DESCRIPTION OF THE TASK => Return every line of the entries that includes the word "about".

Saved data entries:
**********
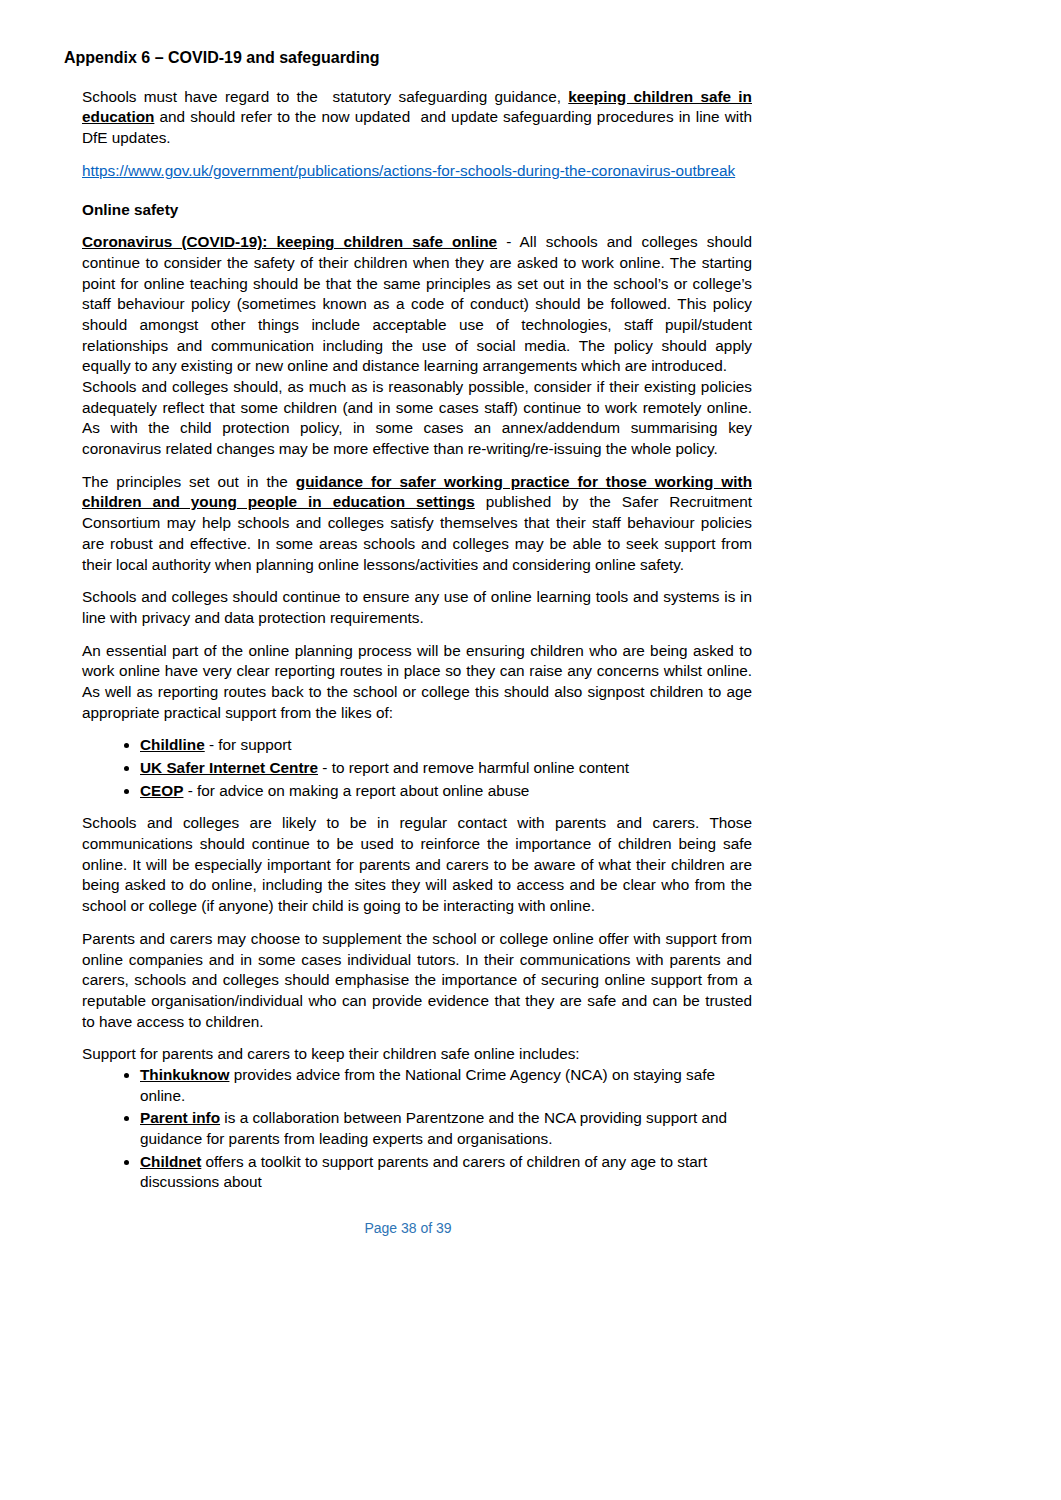Appendix 6 – COVID-19 and safeguarding
Schools must have regard to the statutory safeguarding guidance, keeping children safe in education and should refer to the now updated and update safeguarding procedures in line with DfE updates.
https://www.gov.uk/government/publications/actions-for-schools-during-the-coronavirus-outbreak
Online safety
Coronavirus (COVID-19): keeping children safe online - All schools and colleges should continue to consider the safety of their children when they are asked to work online. The starting point for online teaching should be that the same principles as set out in the school’s or college’s staff behaviour policy (sometimes known as a code of conduct) should be followed. This policy should amongst other things include acceptable use of technologies, staff pupil/student relationships and communication including the use of social media. The policy should apply equally to any existing or new online and distance learning arrangements which are introduced.
Schools and colleges should, as much as is reasonably possible, consider if their existing policies adequately reflect that some children (and in some cases staff) continue to work remotely online. As with the child protection policy, in some cases an annex/addendum summarising key coronavirus related changes may be more effective than re-writing/re-issuing the whole policy.
The principles set out in the guidance for safer working practice for those working with children and young people in education settings published by the Safer Recruitment Consortium may help schools and colleges satisfy themselves that their staff behaviour policies are robust and effective. In some areas schools and colleges may be able to seek support from their local authority when planning online lessons/activities and considering online safety.
Schools and colleges should continue to ensure any use of online learning tools and systems is in line with privacy and data protection requirements.
An essential part of the online planning process will be ensuring children who are being asked to work online have very clear reporting routes in place so they can raise any concerns whilst online. As well as reporting routes back to the school or college this should also signpost children to age appropriate practical support from the likes of:
Childline - for support
UK Safer Internet Centre - to report and remove harmful online content
CEOP - for advice on making a report about online abuse
Schools and colleges are likely to be in regular contact with parents and carers. Those communications should continue to be used to reinforce the importance of children being safe online. It will be especially important for parents and carers to be aware of what their children are being asked to do online, including the sites they will asked to access and be clear who from the school or college (if anyone) their child is going to be interacting with online.
Parents and carers may choose to supplement the school or college online offer with support from online companies and in some cases individual tutors. In their communications with parents and carers, schools and colleges should emphasise the importance of securing online support from a reputable organisation/individual who can provide evidence that they are safe and can be trusted to have access to children.
Support for parents and carers to keep their children safe online includes:
Thinkuknow provides advice from the National Crime Agency (NCA) on staying safe online.
Parent info is a collaboration between Parentzone and the NCA providing support and guidance for parents from leading experts and organisations.
Childnet offers a toolkit to support parents and carers of children of any age to start discussions about
Page 38 of 39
**********
RESPONSE TO THIS EXERCISE =>
CEOP - for advice on making a report about online abuse
Childnet offers a toolkit to support parents and carers of children of any age to start discussions about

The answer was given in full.